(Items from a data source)

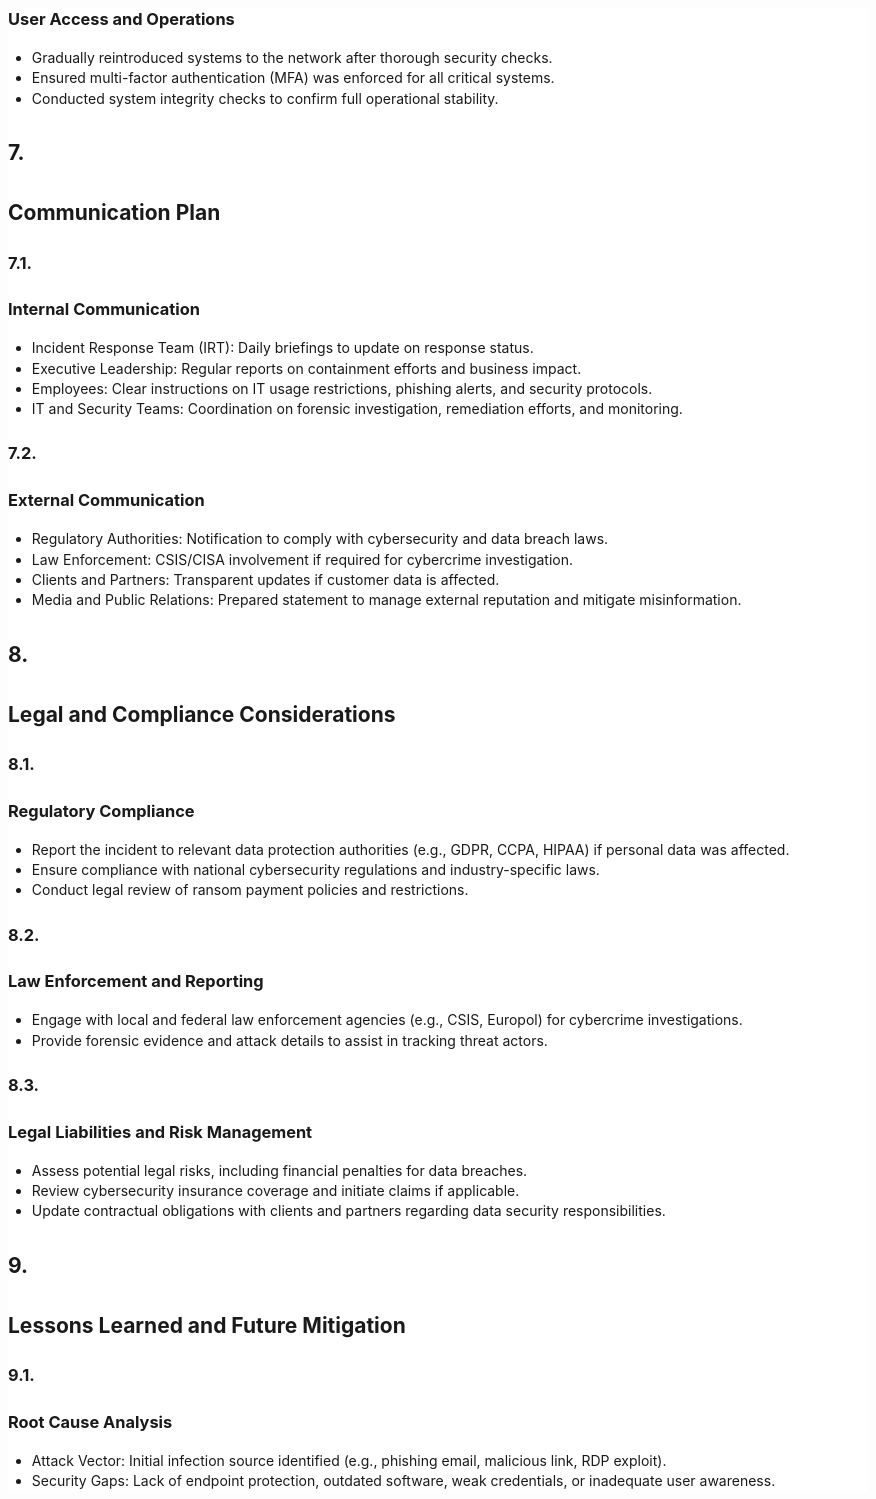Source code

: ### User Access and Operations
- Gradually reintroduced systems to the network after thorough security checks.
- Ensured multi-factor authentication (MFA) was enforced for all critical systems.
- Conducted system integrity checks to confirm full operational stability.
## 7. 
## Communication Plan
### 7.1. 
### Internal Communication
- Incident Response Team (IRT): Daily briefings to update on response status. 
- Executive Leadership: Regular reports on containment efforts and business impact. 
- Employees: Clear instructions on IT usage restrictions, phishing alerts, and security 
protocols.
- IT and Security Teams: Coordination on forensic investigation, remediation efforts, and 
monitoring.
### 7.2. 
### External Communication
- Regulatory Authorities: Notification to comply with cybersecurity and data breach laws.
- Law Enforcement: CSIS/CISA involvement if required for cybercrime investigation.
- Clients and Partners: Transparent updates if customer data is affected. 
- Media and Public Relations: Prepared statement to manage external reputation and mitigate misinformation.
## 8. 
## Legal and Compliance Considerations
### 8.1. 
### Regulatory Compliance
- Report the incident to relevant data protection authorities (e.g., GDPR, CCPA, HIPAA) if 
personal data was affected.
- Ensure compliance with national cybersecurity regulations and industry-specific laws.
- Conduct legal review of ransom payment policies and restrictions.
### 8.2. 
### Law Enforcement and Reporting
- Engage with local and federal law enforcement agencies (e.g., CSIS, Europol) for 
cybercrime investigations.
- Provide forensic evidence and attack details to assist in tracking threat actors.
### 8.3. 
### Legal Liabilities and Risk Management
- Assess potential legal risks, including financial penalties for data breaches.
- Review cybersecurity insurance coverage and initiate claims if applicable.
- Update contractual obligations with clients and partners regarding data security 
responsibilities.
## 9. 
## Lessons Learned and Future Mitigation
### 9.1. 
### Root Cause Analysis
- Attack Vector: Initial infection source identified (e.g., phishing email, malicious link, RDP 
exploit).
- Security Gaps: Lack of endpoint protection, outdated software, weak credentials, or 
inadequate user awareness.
...
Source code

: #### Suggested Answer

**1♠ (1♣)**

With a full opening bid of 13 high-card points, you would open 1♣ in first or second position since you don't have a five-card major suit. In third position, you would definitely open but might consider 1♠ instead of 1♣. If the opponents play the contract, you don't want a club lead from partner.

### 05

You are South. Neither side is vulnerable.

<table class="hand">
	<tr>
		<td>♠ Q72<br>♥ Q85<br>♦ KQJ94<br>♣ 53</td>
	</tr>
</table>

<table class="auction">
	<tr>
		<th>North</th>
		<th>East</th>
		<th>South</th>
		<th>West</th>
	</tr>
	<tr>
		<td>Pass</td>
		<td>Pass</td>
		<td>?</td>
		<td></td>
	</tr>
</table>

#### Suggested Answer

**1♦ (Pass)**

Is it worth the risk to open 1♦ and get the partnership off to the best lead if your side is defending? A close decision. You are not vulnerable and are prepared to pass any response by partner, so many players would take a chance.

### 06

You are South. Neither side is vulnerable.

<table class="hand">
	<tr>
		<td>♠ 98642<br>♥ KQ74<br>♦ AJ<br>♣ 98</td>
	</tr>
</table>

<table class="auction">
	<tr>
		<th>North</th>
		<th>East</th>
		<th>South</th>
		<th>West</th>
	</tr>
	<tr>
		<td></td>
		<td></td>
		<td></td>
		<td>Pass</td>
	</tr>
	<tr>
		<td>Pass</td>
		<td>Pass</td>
--
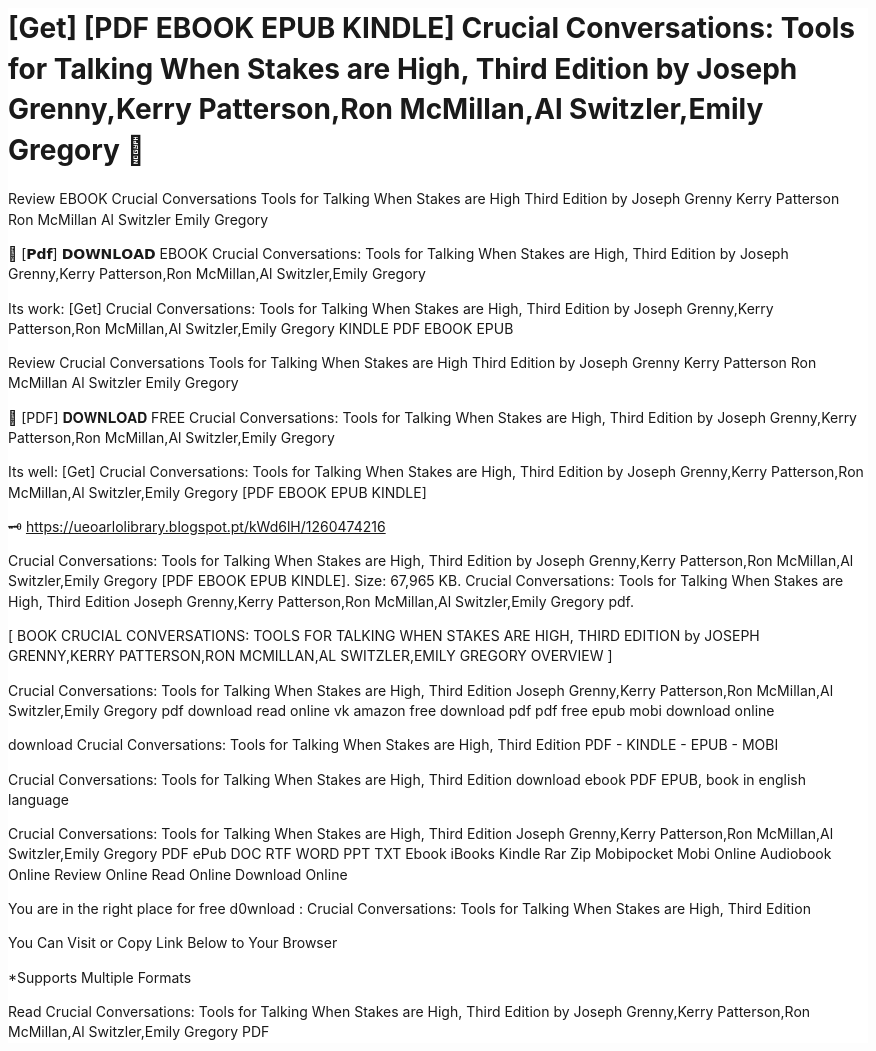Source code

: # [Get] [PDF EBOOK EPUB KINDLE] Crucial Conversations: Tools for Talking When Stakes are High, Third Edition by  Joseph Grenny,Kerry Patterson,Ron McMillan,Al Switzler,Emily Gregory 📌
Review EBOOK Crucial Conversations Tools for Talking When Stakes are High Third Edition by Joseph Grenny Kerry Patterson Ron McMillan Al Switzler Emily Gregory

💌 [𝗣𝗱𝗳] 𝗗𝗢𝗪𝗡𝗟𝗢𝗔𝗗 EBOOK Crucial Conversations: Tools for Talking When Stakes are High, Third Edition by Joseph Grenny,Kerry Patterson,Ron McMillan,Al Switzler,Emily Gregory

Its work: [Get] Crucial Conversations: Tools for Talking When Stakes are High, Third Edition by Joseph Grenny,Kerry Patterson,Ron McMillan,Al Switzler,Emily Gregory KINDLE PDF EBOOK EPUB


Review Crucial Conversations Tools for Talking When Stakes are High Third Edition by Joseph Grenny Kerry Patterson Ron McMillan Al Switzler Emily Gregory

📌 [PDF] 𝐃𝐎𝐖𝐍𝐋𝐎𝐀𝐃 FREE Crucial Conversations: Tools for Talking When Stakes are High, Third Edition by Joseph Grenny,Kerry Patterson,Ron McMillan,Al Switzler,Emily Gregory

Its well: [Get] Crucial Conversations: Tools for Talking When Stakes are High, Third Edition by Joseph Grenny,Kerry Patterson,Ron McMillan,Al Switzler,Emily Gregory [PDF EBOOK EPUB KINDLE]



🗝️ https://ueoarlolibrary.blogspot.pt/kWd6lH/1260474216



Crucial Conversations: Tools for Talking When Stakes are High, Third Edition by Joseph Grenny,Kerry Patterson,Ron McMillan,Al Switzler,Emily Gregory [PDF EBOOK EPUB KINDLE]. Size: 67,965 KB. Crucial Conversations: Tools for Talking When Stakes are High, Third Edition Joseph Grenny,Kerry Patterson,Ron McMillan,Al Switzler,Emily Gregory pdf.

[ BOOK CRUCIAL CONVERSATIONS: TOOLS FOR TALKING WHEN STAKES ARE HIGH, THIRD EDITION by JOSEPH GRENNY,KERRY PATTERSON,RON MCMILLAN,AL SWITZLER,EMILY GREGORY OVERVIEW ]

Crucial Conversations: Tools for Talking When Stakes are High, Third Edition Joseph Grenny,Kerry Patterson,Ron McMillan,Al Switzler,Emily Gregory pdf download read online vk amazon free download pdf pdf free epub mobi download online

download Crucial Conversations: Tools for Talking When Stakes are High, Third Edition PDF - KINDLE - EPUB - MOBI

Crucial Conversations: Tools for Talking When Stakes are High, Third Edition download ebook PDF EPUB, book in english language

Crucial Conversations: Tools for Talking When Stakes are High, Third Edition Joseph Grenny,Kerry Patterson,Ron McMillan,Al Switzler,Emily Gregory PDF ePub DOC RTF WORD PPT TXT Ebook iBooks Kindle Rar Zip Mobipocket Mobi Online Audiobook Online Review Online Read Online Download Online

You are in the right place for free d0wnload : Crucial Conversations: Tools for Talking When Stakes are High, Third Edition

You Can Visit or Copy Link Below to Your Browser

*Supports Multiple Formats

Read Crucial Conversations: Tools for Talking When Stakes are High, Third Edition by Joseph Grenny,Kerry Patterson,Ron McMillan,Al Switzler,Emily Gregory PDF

[What needs to be done]
Only the number is needed: please work out how many lines in the data contain the string "forensic".

[Written response]
2